ROVE: Yeah, well, following the expulsion of the Soviet advisers from Egypt in 1973, Russia, the Soviet Union and then Russia have been out on the Middle East, and by the feckless foreign policy of this president, they're back in. 1,492 days ago, President Obama said Assad must go. Three years and one month ago today, he said if they use chemical weapons, it's a red line. If he had moved to remove Assad at either one of those points, two things would be reality today. ISIS would not be in the control of a great swath of Iraq and Syria, and Russia would not be re-emerging as an influence in the Middle East. Now, you mentioned a lot of equipment when you went through – the SU-27, flanker fighter bombers and tanks and so forth. You didn't mention one thing. The AU-22, surface-to-air defense system that the Russians have now put in Syria. Now, last time I looked, ISIS doesn't have an air force. That is a clear and provocative gesture towards the United States saying we will determine what happens in Syria, not you. You interfere from the air we have surface-to-air missiles which can take out your equipment. It is astonishing what a peace – what a place of weakness we have found ourselves in by this administration's missing …


WALLACE: You have Kerry reaching out to his counterpart, and you have Ashton Carter, the defense secretary

ROVE: Begging, begging, begging for them to talk to us. Which says we don't have a strategy, we're hoping they'll give us a strategy. We ought to be stepping back and figuring out what is in our best interests and what is the way for us to go about degrading ISIS and removing Assad from power, which this administration has declared as its goal.

WALLACE: Chuck, I don't mean this as a trick question, but can you explain what the U.S. policy is now in Syria towards Assad, towards ISIS, towards Russia?

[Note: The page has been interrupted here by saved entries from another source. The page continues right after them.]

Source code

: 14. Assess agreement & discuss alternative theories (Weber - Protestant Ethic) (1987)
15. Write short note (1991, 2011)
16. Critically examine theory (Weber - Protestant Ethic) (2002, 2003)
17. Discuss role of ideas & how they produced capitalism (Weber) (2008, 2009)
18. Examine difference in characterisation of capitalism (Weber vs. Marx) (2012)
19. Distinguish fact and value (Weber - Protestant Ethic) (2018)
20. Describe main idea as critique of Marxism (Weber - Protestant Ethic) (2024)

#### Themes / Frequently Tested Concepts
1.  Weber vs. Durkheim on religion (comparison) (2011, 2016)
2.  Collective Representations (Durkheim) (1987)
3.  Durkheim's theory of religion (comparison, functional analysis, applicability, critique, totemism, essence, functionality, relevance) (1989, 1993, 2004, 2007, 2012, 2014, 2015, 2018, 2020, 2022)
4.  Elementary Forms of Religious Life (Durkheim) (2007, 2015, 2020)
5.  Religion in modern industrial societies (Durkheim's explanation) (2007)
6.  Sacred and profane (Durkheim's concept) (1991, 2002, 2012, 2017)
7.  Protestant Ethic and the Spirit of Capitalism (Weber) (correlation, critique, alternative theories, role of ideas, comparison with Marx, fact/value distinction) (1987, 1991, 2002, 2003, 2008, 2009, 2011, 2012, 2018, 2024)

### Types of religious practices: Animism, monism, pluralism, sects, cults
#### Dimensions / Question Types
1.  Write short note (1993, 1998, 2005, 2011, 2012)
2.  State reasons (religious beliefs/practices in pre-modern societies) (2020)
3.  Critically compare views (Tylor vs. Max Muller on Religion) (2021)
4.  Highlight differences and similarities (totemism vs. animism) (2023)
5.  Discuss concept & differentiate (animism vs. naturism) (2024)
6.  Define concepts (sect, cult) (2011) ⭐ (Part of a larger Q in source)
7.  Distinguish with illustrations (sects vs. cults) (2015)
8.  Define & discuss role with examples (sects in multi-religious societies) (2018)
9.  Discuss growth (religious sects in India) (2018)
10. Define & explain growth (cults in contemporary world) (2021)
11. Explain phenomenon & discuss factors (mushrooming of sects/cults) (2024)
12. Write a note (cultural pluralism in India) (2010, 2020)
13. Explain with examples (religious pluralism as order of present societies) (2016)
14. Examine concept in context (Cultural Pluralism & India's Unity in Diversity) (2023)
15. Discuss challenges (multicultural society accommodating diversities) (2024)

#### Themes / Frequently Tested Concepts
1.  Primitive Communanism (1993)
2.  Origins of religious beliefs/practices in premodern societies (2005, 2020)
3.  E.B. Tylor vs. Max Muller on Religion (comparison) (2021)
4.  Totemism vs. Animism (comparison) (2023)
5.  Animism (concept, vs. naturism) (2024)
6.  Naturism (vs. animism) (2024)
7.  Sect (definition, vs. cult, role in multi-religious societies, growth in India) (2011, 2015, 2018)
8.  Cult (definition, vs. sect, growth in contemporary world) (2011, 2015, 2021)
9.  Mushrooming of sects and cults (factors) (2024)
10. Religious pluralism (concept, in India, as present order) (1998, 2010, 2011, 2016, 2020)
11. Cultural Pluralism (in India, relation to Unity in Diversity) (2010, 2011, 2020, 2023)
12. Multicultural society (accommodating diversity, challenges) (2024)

LANE: No, I really can't. I mean there's a whole bunch of different contradictory goals. And in fairness, you know, you have evil people on both sides, neither of which we want to triumph. But I do - I guess I agree with the rest of the panel, even with all these difficulties they played that we can very, very poorly. And now, on top of everything else, Vladimir Putin is going to get an opportunity to launder his image internationally as the guy coming to ride to the rescue against the Islamic State. That's how he's going to spin the support for Assad. It's like the blow that will be struck against Islamic State. And all the stuff about taking over the Crimea and everything he's done in the Ukraine will go by the wayside. This guy has used Syria to destabilize and – the world, going all the way from the Middle East into Germany, because it's because of his support for Assad that the war was prolonged and all these refugees were forced out of the country. It's extraordinary.

ROVE: Well, and President Obama's fecklessness, let's not forget that.


WALLACE: OK. Duly noted.

ROVE: How could we?

WALLACE: Thank you, panel. We'll see you next Sunday.

And we'll be back in a moment with a program.


WALLACE: A look far outside the beltway, at the Alaskan Wilderness. We want to note today marks our 1,000TH "Fox News Sunday" since Tony Snow started here in 1996. We want to thank you so much for watching, and we promise to keep at it each and every week. For our 1,001st show next Sunday we'll have an exclusive interview with former Florida Governor Jeb Bush. It's his first Sunday show interview since May. But that's it for today. Have a great week, and we'll see you next "Fox News Sunday."